Vitamin D May Influence the Expression of Thousands of Genes
These results extend and complement the findings of Dr. Ramagopalan's previous studies. In 2010, he and his colleagues investigated whether the vitamin D receptor was more or less likely to bind to genes associated with 47 diseases. The researchers found that genes associated with autoimmune diseases such as type 1 diabetes, Crohn's disease, MS, and colorectal cancer were unusually enriched for vitamin D receptor binding sites.
At the time, approximately 10 genes were associated with MS, and more have been associated with the disease since then. In the group's updated analysis, performed in 2012, 80% of the more than 60 MS-associated genes had vitamin D receptor binding near them.
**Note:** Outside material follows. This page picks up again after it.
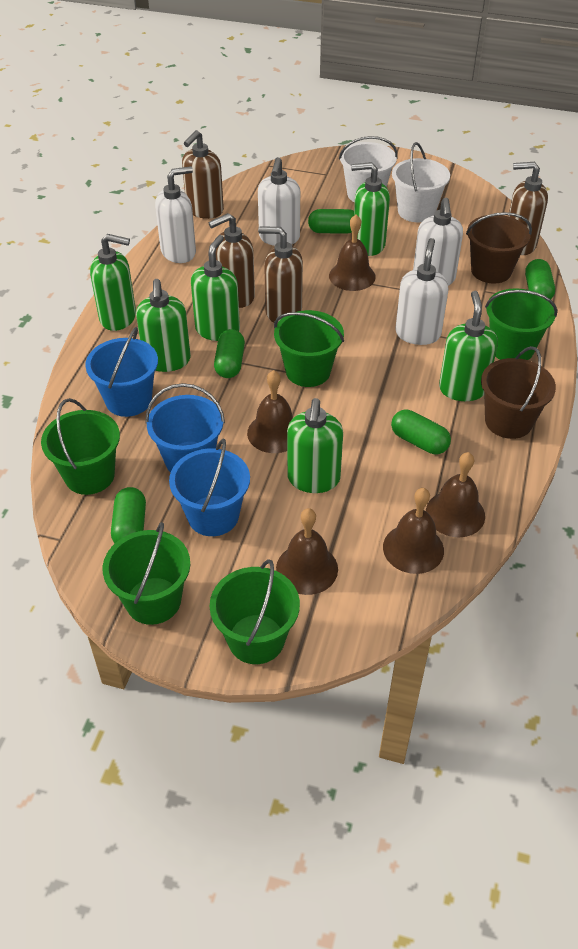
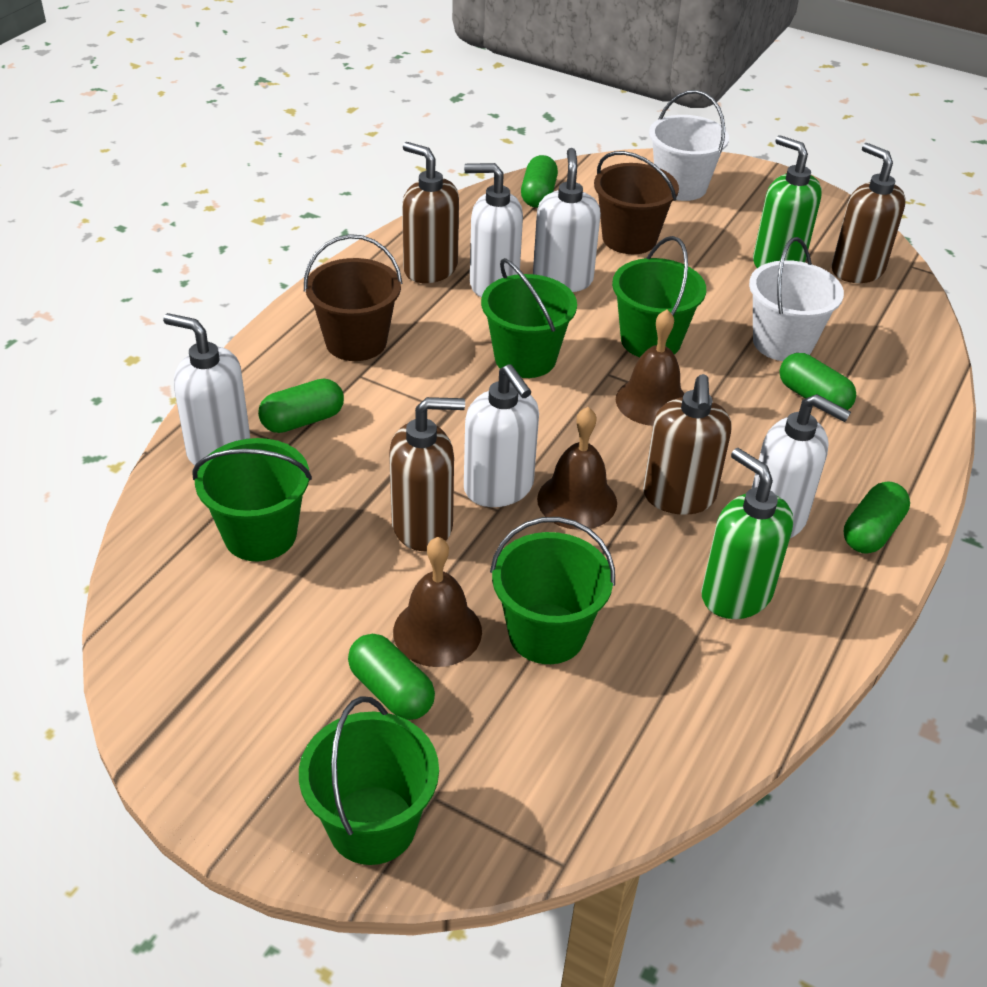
blue bucket: [85,327,158,417] [145,383,225,472] [169,439,250,536] = 3 -> none = 0
brown bell: [247,370,293,453] [276,508,338,595] [329,214,376,291] [383,488,444,574] [426,452,485,537] = 5 -> [393,537,482,667] [537,407,617,530] [616,310,684,426] = 3
green soap dispenser: [90,234,136,331] [136,279,191,372] [191,235,240,341] [287,398,343,493] [351,162,390,256] [439,291,498,401] = 6 -> [701,448,793,619] [753,135,822,268] = 2
white soap dispenser: [155,166,196,263] [258,157,300,246] [395,238,448,345] [413,198,463,286] = 4 -> [163,313,250,466] [464,163,523,298] [464,364,539,507] [533,148,601,292] [752,394,851,538] = 5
The vitamin D receptor tends to bind to intragenic or intronic binding sites, and Dr. Ramagopalan's group wanted to understand how this tendency affects gene expression. The investigators found that vitamin D receptors bound to strong enhancer sites and active promoter sites at more than 60 times the rate that would result from chance. "This suggested that the binding of vitamin D receptors to these regions should influence gene expression," said Dr. Ramagopalan. The investigators also found that when the Epstein–Barr virus protein EBNA-3 was knocked out, vitamin D was associated with the differential expression of approximately 4,000 genes.
In subsequent studies, the researchers exposed in utero mice to vitamin D deficiency. The number and type of genes expressed were different in these mice, compared with control mice. Genes that were upregulated in mice exposed to vitamin D deficiency were also upregulated in their offspring, and the same correspondence was true for genes that were downregulated in the parent mice. "This suggests that vitamin D impacts gene expression until adulthood, and this impact also lasts until the next generation," said Dr. Ramagopalan. "We're actively trying to study the mechanism and how this potentially may relate to complex disease."